> **YOUR OBJECTIVE**
Your answer should be the exact lines of the data below from the one containing "professional approach, correctness, and" through the one containing "Well-trained staff will"; please include nothing else.

> **DATA TO USE**

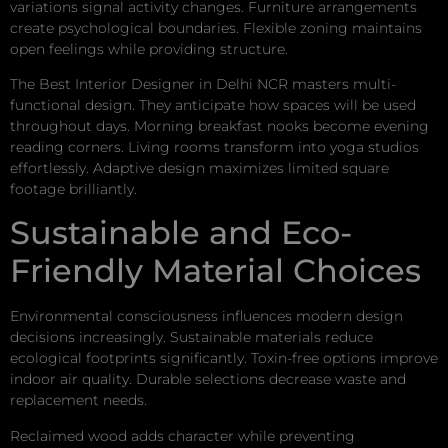
variations signal activity changes. Furniture arrangements
create psychological boundaries. Flexible zoning maintains
open feelings while providing structure.
The Best Interior Designer in Delhi NCR masters multi-
functional design. They anticipate how spaces will be used
throughout days. Morning breakfast nooks become evening
reading corners. Living rooms transform into yoga studios
effortlessly. Adaptive design maximizes limited square
footage brilliantly.
Sustainable and Eco-
Friendly Material Choices
Environmental consciousness influences modern design
decisions increasingly. Sustainable materials reduce
ecological footprints significantly. Toxin-free options improve
indoor air quality. Durable selections decrease waste and
replacement needs.
Reclaimed wood adds character while preventing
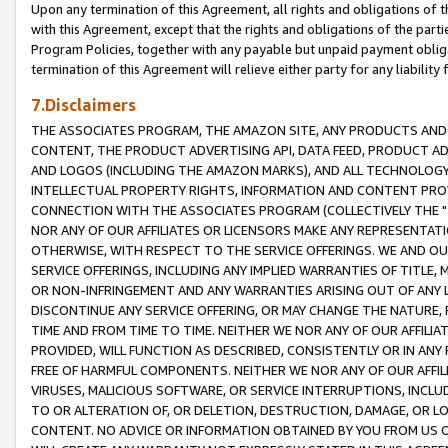
Upon any termination of this Agreement, all rights and obligations of th
with this Agreement, except that the rights and obligations of the partie
Program Policies, together with any payable but unpaid payment obliga
termination of this Agreement will relieve either party for any liability 
7.Disclaimers
THE ASSOCIATES PROGRAM, THE AMAZON SITE, ANY PRODUCTS AND SE
CONTENT, THE PRODUCT ADVERTISING API, DATA FEED, PRODUCT A
AND LOGOS (INCLUDING THE AMAZON MARKS), AND ALL TECHNOLOGY,
INTELLECTUAL PROPERTY RIGHTS, INFORMATION AND CONTENT PROVI
CONNECTION WITH THE ASSOCIATES PROGRAM (COLLECTIVELY THE "
NOR ANY OF OUR AFFILIATES OR LICENSORS MAKE ANY REPRESENTAT
OTHERWISE, WITH RESPECT TO THE SERVICE OFFERINGS. WE AND OU
SERVICE OFFERINGS, INCLUDING ANY IMPLIED WARRANTIES OF TITLE,
OR NON-INFRINGEMENT AND ANY WARRANTIES ARISING OUT OF ANY 
DISCONTINUE ANY SERVICE OFFERING, OR MAY CHANGE THE NATURE, 
TIME AND FROM TIME TO TIME. NEITHER WE NOR ANY OF OUR AFFILI
PROVIDED, WILL FUNCTION AS DESCRIBED, CONSISTENTLY OR IN ANY
FREE OF HARMFUL COMPONENTS. NEITHER WE NOR ANY OF OUR AFFILIA
VIRUSES, MALICIOUS SOFTWARE, OR SERVICE INTERRUPTIONS, INCL
TO OR ALTERATION OF, OR DELETION, DESTRUCTION, DAMAGE, OR LO
CONTENT. NO ADVICE OR INFORMATION OBTAINED BY YOU FROM US 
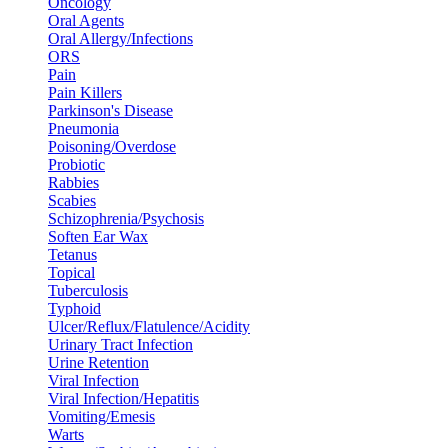
Oncology
Oral Agents
Oral Allergy/Infections
ORS
Pain
Pain Killers
Parkinson's Disease
Pneumonia
Poisoning/Overdose
Probiotic
Rabbies
Scabies
Schizophrenia/Psychosis
Soften Ear Wax
Tetanus
Topical
Tuberculosis
Typhoid
Ulcer/Reflux/Flatulence/Acidity
Urinary Tract Infection
Urine Retention
Viral Infection
Viral Infection/Hepatitis
Vomiting/Emesis
Warts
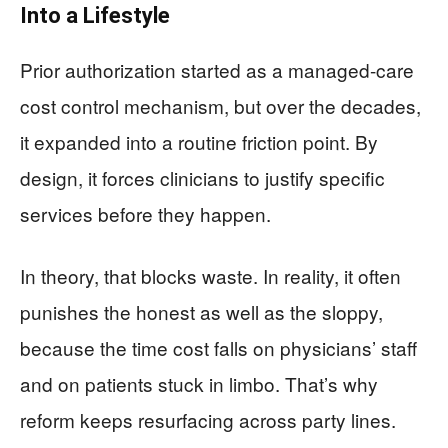
Into a Lifestyle
Prior authorization started as a managed-care
cost control mechanism, but over the decades,
it expanded into a routine friction point. By
design, it forces clinicians to justify specific
services before they happen.
In theory, that blocks waste. In reality, it often
punishes the honest as well as the sloppy,
because the time cost falls on physicians’ staff
and on patients stuck in limbo. That’s why
reform keeps resurfacing across party lines.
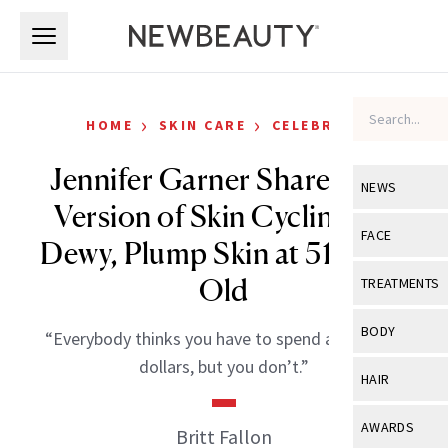
Skip to main content
Skip to main content
›
›
HOME
SKIN CARE
CELEBRITY
Jennifer Garner Shares Her
NEWS
Version of Skin Cycling for
View All
Ne
FACE
Dewy, Plump Skin at 51 Years
Celebrity
View All
Fac
Old
TREATMENTS
New Launch
Acne
View All
Tre
BODY
“Everybody thinks you have to spend a catrillion
Treatment 
Anti-Aging
Neurotoxin
dollars, but you don’t.”
View All
Bo
HAIR
Industry & 
Celebrity
Fillers
Skin Care
View All
Hair
AWARDS
Britt Fallon
Eye Care
Lasers & En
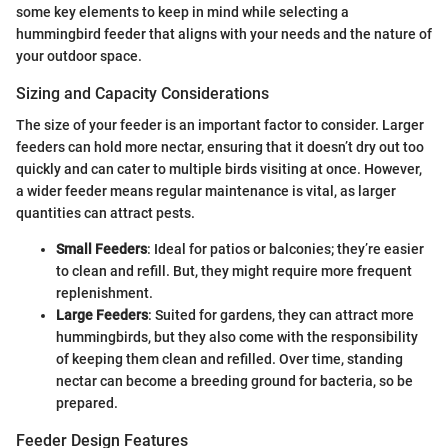
some key elements to keep in mind while selecting a
hummingbird feeder that aligns with your needs and the nature of
your outdoor space.
Sizing and Capacity Considerations
The size of your feeder is an important factor to consider. Larger
feeders can hold more nectar, ensuring that it doesn’t dry out too
quickly and can cater to multiple birds visiting at once. However,
a wider feeder means regular maintenance is vital, as larger
quantities can attract pests.
Small Feeders
: Ideal for patios or balconies; they’re easier
to clean and refill. But, they might require more frequent
replenishment.
Large Feeders
: Suited for gardens, they can attract more
hummingbirds, but they also come with the responsibility
of keeping them clean and refilled. Over time, standing
nectar can become a breeding ground for bacteria, so be
prepared.
Feeder Design Features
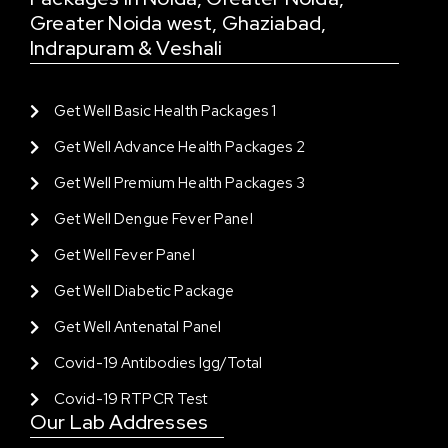
Greater Noida west, Ghaziabad,
Indrapuram & Veshali
Get Well Basic Health Packages 1
Get Well Advance Health Packages 2
Get Well Premium Health Packages 3
Get Well Dengue Fever Panel
Get Well Fever Panel
Get Well Diabetic Package
Get Well Antenatal Panel
Covid-19 Antibodies Igg/total
Covid-19 RTPCR Test
Our Lab Addresses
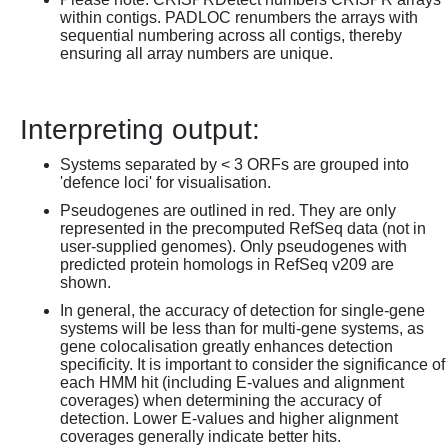
within contigs. PADLOC renumbers the arrays with
sequential numbering across all contigs, thereby
ensuring all array numbers are unique.
Interpreting output:
Systems separated by < 3 ORFs are grouped into
'defence loci' for visualisation.
Pseudogenes are outlined in red. They are only
represented in the precomputed RefSeq data (not in
user-supplied genomes). Only pseudogenes with
predicted protein homologs in RefSeq v209 are
shown.
In general, the accuracy of detection for single-gene
systems will be less than for multi-gene systems, as
gene colocalisation greatly enhances detection
specificity. It is important to consider the significance of
each HMM hit (including E-values and alignment
coverages) when determining the accuracy of
detection. Lower E-values and higher alignment
coverages generally indicate better hits.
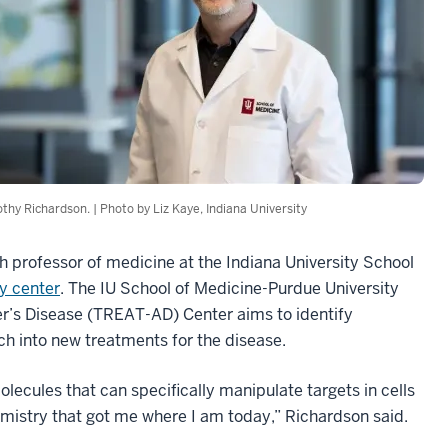
thy Richardson. | Photo by Liz Kaye, Indiana University
h professor of medicine at the Indiana University School
y center
. The IU School of Medicine-Purdue University
’s Disease (TREAT-AD) Center aims to identify
ch into new treatments for the disease.
olecules that can specifically manipulate targets in cells
emistry that got me where I am today,” Richardson said.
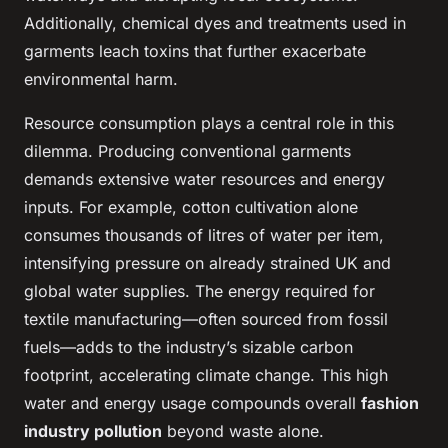
Additionally, chemical dyes and treatments used in
garments leach toxins that further exacerbate
environmental harm.
Resource consumption plays a central role in this
dilemma. Producing conventional garments
demands extensive water resources and energy
inputs. For example, cotton cultivation alone
consumes thousands of litres of water per item,
intensifying pressure on already strained UK and
global water supplies. The energy required for
textile manufacturing—often sourced from fossil
fuels—adds to the industry’s sizable carbon
footprint, accelerating climate change. This high
water and energy usage compounds overall
fashion
industry pollution
beyond waste alone.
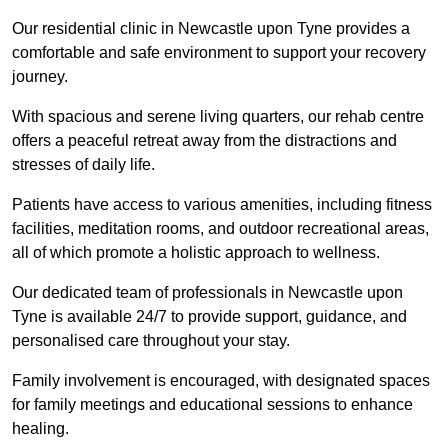
Our residential clinic in Newcastle upon Tyne provides a
comfortable and safe environment to support your recovery
journey.
With spacious and serene living quarters, our rehab centre
offers a peaceful retreat away from the distractions and
stresses of daily life.
Patients have access to various amenities, including fitness
facilities, meditation rooms, and outdoor recreational areas,
all of which promote a holistic approach to wellness.
Our dedicated team of professionals in Newcastle upon
Tyne is available 24/7 to provide support, guidance, and
personalised care throughout your stay.
Family involvement is encouraged, with designated spaces
for family meetings and educational sessions to enhance
healing.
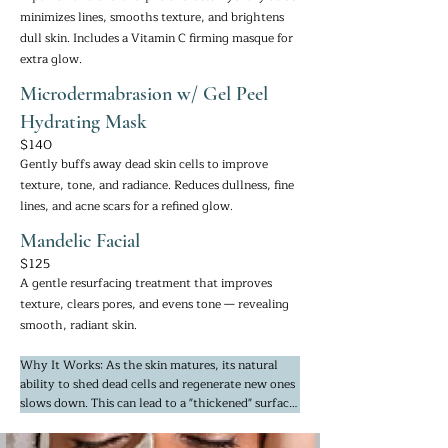
minimizes lines, smooths texture, and brightens
dull skin. Includes a Vitamin C firming masque for
extra glow.
Microdermabrasion w/ Gel Peel
Hydrating Mask
$140
Gently buffs away dead skin cells to improve
texture, tone, and radiance. Reduces dullness, fine
lines, and acne scars for a refined glow.
Mandelic Facial
$125
A gentle resurfacing treatment that improves
texture, clears pores, and evens tone — revealing
smooth, radiant skin.
Why It Works: As the skin matures, its natural 
ability to shed dead cells and regenerate new ones 
slows down. This can lead to a "thickened" surface 
layer that traps pigment and prevents light from 
reflecting, making the skin look flat or grey. These 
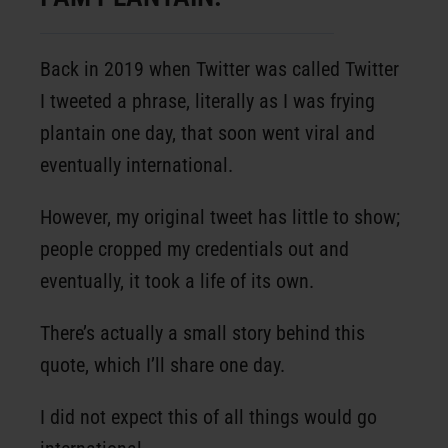
Back in 2019 when Twitter was called Twitter
I tweeted a phrase, literally as I was frying
plantain one day, that soon went viral and
eventually international.
However, my original tweet has little to show;
people cropped my credentials out and
eventually, it took a life of its own.
There’s actually a small story behind this
quote, which I’ll share one day.
I did not expect this of all things would go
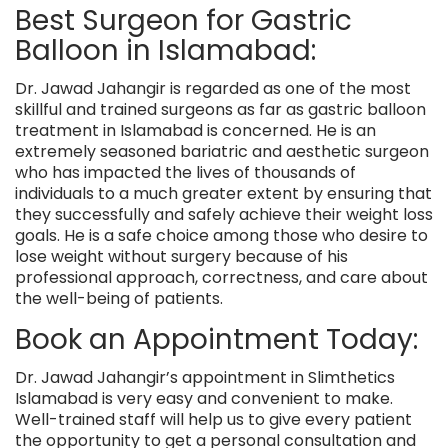
Best Surgeon for Gastric
Balloon in Islamabad:
Dr. Jawad Jahangir
is regarded as one of the most
skillful and trained surgeons as far as gastric balloon
treatment in Islamabad is concerned. He is an
extremely seasoned bariatric and aesthetic surgeon
who has impacted the lives of thousands of
individuals to a much greater extent by ensuring that
they successfully and safely achieve their weight loss
goals. He is a safe choice among those who desire to
lose weight without surgery because of his
professional approach, correctness, and care about
the well-being of patients.
Book an Appointment Today:
Dr. Jawad Jahangir’s appointment in
Slimthetics
Islamabad is very easy and convenient to make.
Well-trained staff will help us to give every patient
the opportunity to get a personal consultation and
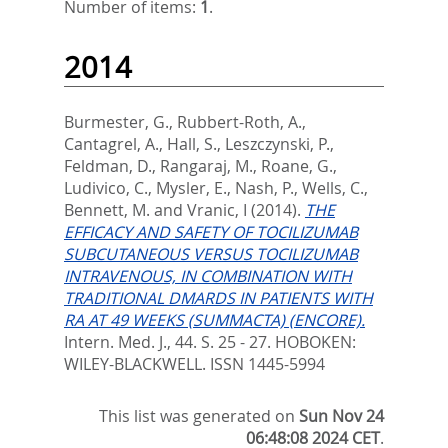
Number of items:
1
.
2014
Burmester, G.
,
Rubbert-Roth, A.
,
Cantagrel, A.
,
Hall, S.
,
Leszczynski, P.
,
Feldman, D.
,
Rangaraj, M.
,
Roane, G.
,
Ludivico, C.
,
Mysler, E.
,
Nash, P.
,
Wells, C.
,
Bennett, M.
and
Vranic, I
(2014).
THE
EFFICACY AND SAFETY OF TOCILIZUMAB
SUBCUTANEOUS VERSUS TOCILIZUMAB
INTRAVENOUS, IN COMBINATION WITH
TRADITIONAL DMARDS IN PATIENTS WITH
RA AT 49 WEEKS (SUMMACTA) (ENCORE).
Intern. Med. J., 44. S. 25 - 27.
HOBOKEN:
WILEY-BLACKWELL. ISSN 1445-5994
This list was generated on
Sun Nov 24
06:48:08 2024 CET
.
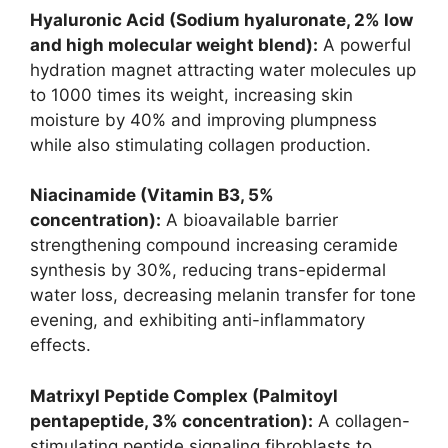
Hyaluronic Acid (Sodium hyaluronate, 2% low
and high molecular weight blend):
A powerful
hydration magnet attracting water molecules up
to 1000 times its weight, increasing skin
moisture by 40% and improving plumpness
while also stimulating collagen production.
Niacinamide (Vitamin B3, 5%
concentration):
A bioavailable barrier
strengthening compound increasing ceramide
synthesis by 30%, reducing trans-epidermal
water loss, decreasing melanin transfer for tone
evening, and exhibiting anti-inflammatory
effects.
Matrixyl Peptide Complex (Palmitoyl
pentapeptide, 3% concentration):
A collagen-
stimulating peptide signaling fibroblasts to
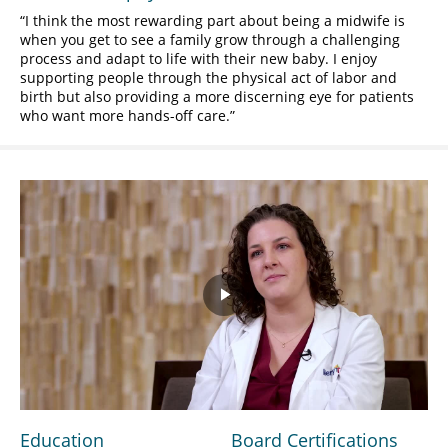
I think the most rewarding part about being a midwife is
when you get to see a family grow through a challenging
process and adapt to life with their new baby. I enjoy
supporting people through the physical act of labor and
birth but also providing a more discerning eye for patients
who want more hands-off care.
Play
Video
Education
Board Certifications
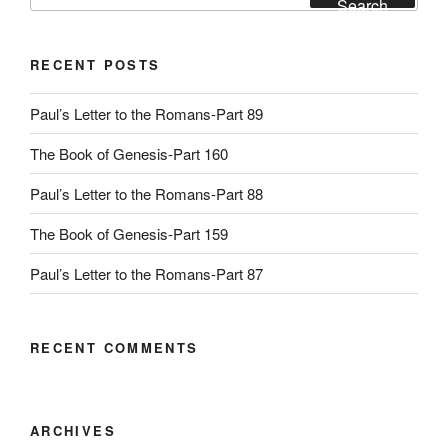
Search
RECENT POSTS
Paul’s Letter to the Romans-Part 89
The Book of Genesis-Part 160
Paul’s Letter to the Romans-Part 88
The Book of Genesis-Part 159
Paul’s Letter to the Romans-Part 87
RECENT COMMENTS
ARCHIVES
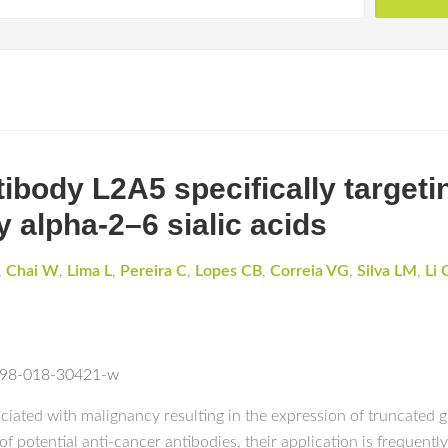
body L2A5 specifically targetin
 alpha-2–6 sialic acids
,
Chai W
,
Lima L
,
Pereira C
,
Lopes CB
,
Correia VG
,
Silva LM
,
Li 
1598-018-30421-w
ciated with malignancy resulting in the expression of truncated gl
f potential anti-cancer antibodies, their application is frequentl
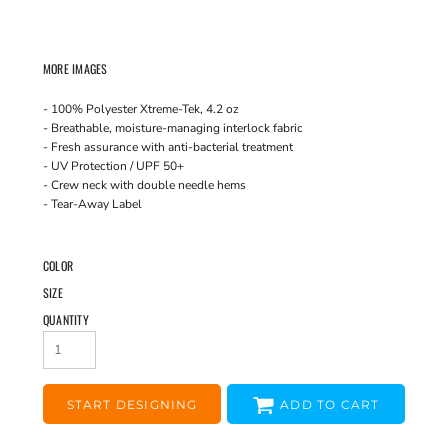
MORE IMAGES
- 100% Polyester Xtreme-Tek, 4.2 oz
- Breathable, moisture-managing interlock fabric
- Fresh assurance with anti-bacterial treatment
- UV Protection / UPF 50+
- Crew neck with double needle hems
- Tear-Away Label
COLOR
SIZE
QUANTITY
START DESIGNING
ADD TO CART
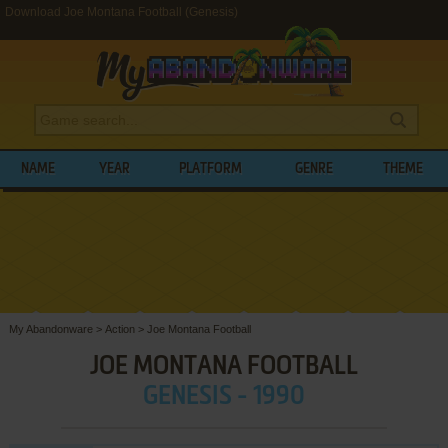
Download Joe Montana Football (Genesis)
NAME
YEAR
PLATFORM
GENRE
THEME
My Abandonware
>
Action
>
Joe Montana Football
JOE MONTANA FOOTBALL
GENESIS - 1990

> **TASK ANSWER**
professional approach, correctness, and care about
the well-being of patients.
Book an Appointment Today:
Dr. Jawad Jahangir’s appointment in
Slimthetics
Islamabad is very easy and convenient to make.
Well-trained staff will help us to give every patient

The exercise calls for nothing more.